Quirin menatap Astrid begitu tajam. Emosinya yang meledak-ledak tengah berusaha dia tahan. Beruntunglah wanita itu karena Quirin masih bisa menahan emosi, kalau tidak nyawanya sudah melayang 10 menit lalu (bergantung di tali karena boks yang sudah ditendang ke sembarang arah -red).
Tidak seperti sebelumnya, mulut Astrid kini disumpal kain meskipun dia tidak banyak bicara. Bahkan Quirin mengencangkan tali yang melingkar di lehernya. Dia tidak berhenti memandang Astrid seolah tengah meneliti bagian tubuh mana yang akan dipotong dan diberikan kepada anjing kelaparan.
Suara pintu terbuka terdengar, seseorang bercakap setelahnya. "Tuan, pelapormu ada di bawah."
Quirin mendengus, pandangannya beralih ke seorang wanita di pojok ruangan. "Jaga dia."
"Tentu saja," balasnya dengan suara rendah.
Quirin keluar dari ruangan, berjalan menyusuri lorong pendek yang berakhir di lift ujung lorong. Seseorang yang tadi mendatanginya pun mengantar sang tuan ke lantai dasar. Pintu lift terbuka, disambut ruang utama yang besar dan mewah. Mereka kemudian berjalan menyeberangi ruang utama, melewati dua tangga berlawanan sisi dan pintu depan menuju sebuah ruangan yang ditutupi tirai ungu pada pintu masuknya. Si pengantar menyibak tirai, mengejutkan dua orang pria yang tengah berdiri di dalam.
"Parker, Brody," sapa Quirin, lalu mengangguk pada Monroe. "Terima kasih."
Monroe, kepala pelayan yang mengantar tadi, sedikit membungkuk sebelum meninggalkan ruangan. Ketika sosoknya hilang di balik tirai, Quirin mempersilakan kedua pelapor untuk duduk sambil berjalan ke sofa beludru dengan punggung tinggi.

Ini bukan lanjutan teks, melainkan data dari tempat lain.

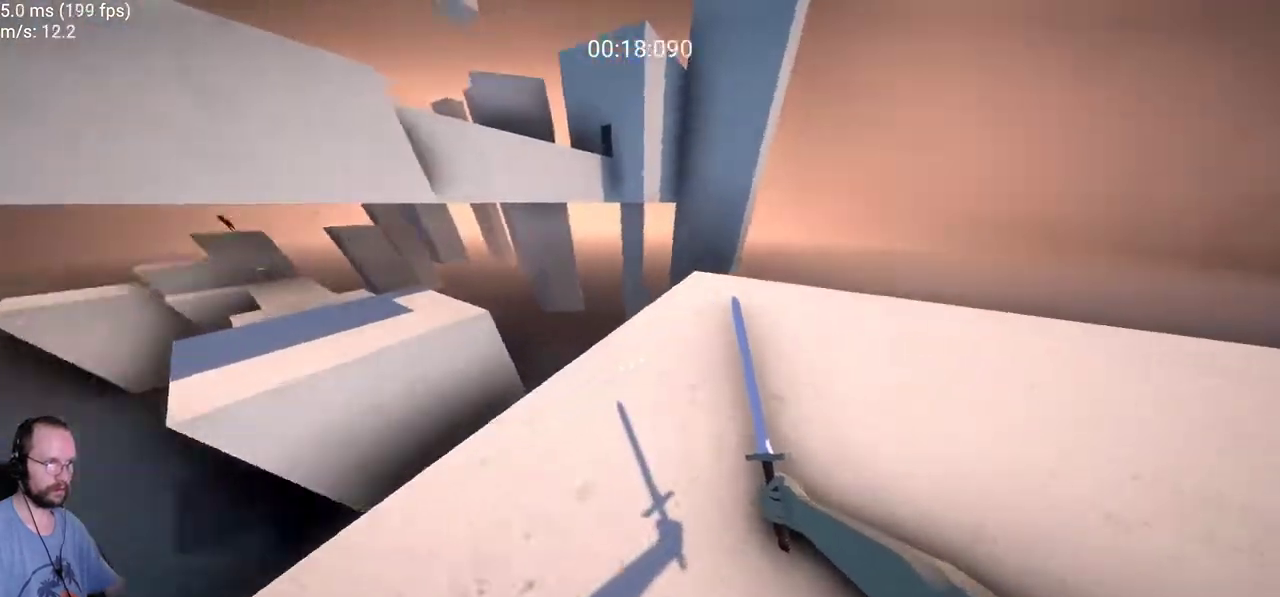
{"keys": ["a", "w"], "mouse": [], "events": [[233, "space", "down"], [417, "space", "up"]]}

Dia menatap kedua pelapor yang masih menunggu kesiapannya untuk mendengarkan, sambil berharap bukan kabar buruk yang didengar.
"Tuan." Pria bernama Brody angkat bicara. "Kami mendapat kabar dari Monitor bahwa tablet Imelda berhasil diambil alih FBI. Hal itu berarti, mereka tahu di mana kita berada berikut sanderanya."
Quirin berdecak. "Keberadaan kita sudah pasti diketahui, mereka ini punya informasi mengenaiku. Masalahnya adalah kedua sandera."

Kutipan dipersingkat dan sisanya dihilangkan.